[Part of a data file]
>>>

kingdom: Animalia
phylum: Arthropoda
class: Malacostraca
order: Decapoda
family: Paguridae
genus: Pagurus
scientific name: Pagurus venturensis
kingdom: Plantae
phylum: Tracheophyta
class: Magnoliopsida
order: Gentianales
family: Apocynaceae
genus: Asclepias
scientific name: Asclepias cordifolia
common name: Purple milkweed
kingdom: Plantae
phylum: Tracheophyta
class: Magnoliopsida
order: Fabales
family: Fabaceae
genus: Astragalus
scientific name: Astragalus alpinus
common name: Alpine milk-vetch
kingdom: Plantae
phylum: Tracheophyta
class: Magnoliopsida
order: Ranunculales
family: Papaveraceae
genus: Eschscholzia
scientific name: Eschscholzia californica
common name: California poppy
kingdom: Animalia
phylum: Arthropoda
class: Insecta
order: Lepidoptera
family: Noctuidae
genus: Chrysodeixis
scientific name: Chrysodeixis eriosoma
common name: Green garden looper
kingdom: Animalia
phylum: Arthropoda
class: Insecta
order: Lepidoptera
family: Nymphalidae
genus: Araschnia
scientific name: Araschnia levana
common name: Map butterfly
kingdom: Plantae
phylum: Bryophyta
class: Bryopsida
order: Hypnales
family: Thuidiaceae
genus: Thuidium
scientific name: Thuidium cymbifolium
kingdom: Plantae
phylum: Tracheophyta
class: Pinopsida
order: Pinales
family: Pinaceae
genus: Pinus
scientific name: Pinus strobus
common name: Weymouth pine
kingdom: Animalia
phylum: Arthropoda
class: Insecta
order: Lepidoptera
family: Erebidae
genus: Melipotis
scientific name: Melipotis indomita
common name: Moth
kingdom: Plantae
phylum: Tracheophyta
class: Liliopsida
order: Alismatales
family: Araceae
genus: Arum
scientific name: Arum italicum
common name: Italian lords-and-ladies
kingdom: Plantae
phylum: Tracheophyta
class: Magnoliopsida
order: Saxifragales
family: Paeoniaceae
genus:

<<<

Task description: Turn every line of the records above into a Markdown table with one row per line, skipping blank lines. Use the columns "Row" for the line's number and "Line" for the line itself.

Task output:
| Row | Line |
|---|---|
| 1 | kingdom: Animalia |
| 2 | phylum: Arthropoda |
| 3 | class: Malacostraca |
| 4 | order: Decapoda |
| 5 | family: Paguridae |
| 6 | genus: Pagurus |
| 7 | scientific name: Pagurus venturensis |
| 8 | kingdom: Plantae |
| 9 | phylum: Tracheophyta |
| 10 | class: Magnoliopsida |
| 11 | order: Gentianales |
| 12 | family: Apocynaceae |
| 13 | genus: Asclepias |
| 14 | scientific name: Asclepias cordifolia |
| 15 | common name: Purple milkweed |
| 16 | kingdom: Plantae |
| 17 | phylum: Tracheophyta |
| 18 | class: Magnoliopsida |
| 19 | order: Fabales |
| 20 | family: Fabaceae |
| 21 | genus: Astragalus |
| 22 | scientific name: Astragalus alpinus |
| 23 | common name: Alpine milk-vetch |
| 24 | kingdom: Plantae |
| 25 | phylum: Tracheophyta |
| 26 | class: Magnoliopsida |
| 27 | order: Ranunculales |
| 28 | family: Papaveraceae |
| 29 | genus: Eschscholzia |
| 30 | scientific name: Eschscholzia californica |
| 31 | common name: California poppy |
| 32 | kingdom: Animalia |
| 33 | phylum: Arthropoda |
| 34 | class: Insecta |
| 35 | order: Lepidoptera |
| 36 | family: Noctuidae |
| 37 | genus: Chrysodeixis |
| 38 | scientific name: Chrysodeixis eriosoma |
| 39 | common name: Green garden looper |
| 40 | kingdom: Animalia |
| 41 | phylum: Arthropoda |
| 42 | class: Insecta |
| 43 | order: Lepidoptera |
| 44 | family: Nymphalidae |
| 45 | genus: Araschnia |
| 46 | scientific name: Araschnia levana |
| 47 | common name: Map butterfly |
| 48 | kingdom: Plantae |
| 49 | phylum: Bryophyta |
| 50 | class: Bryopsida |
| 51 | order: Hypnales |
| 52 | family: Thuidiaceae |
| 53 | genus: Thuidium |
| 54 | scientific name: Thuidium cymbifolium |
| 55 | kingdom: Plantae |
| 56 | phylum: Tracheophyta |
| 57 | class: Pinopsida |
| 58 | order: Pinales |
| 59 | family: Pinaceae |
| 60 | genus: Pinus |
| 61 | scientific name: Pinus strobus |
| 62 | common name: Weymouth pine |
| 63 | kingdom: Animalia |
| 64 | phylum: Arthropoda |
| 65 | class: Insecta |
| 66 | order: Lepidoptera |
| 67 | family: Erebidae |
| 68 | genus: Melipotis |
| 69 | scientific name: Melipotis indomita |
| 70 | common name: Moth |
| 71 | kingdom: Plantae |
| 72 | phylum: Tracheophyta |
| 73 | class: Liliopsida |
| 74 | order: Alismatales |
| 75 | family: Araceae |
| 76 | genus: Arum |
| 77 | scientific name: Arum italicum |
| 78 | common name: Italian lords-and-ladies |
| 79 | kingdom: Plantae |
| 80 | phylum: Tracheophyta |
| 81 | class: Magnoliopsida |
| 82 | order: Saxifragales |
| 83 | family: Paeoniaceae |
| 84 | genus: |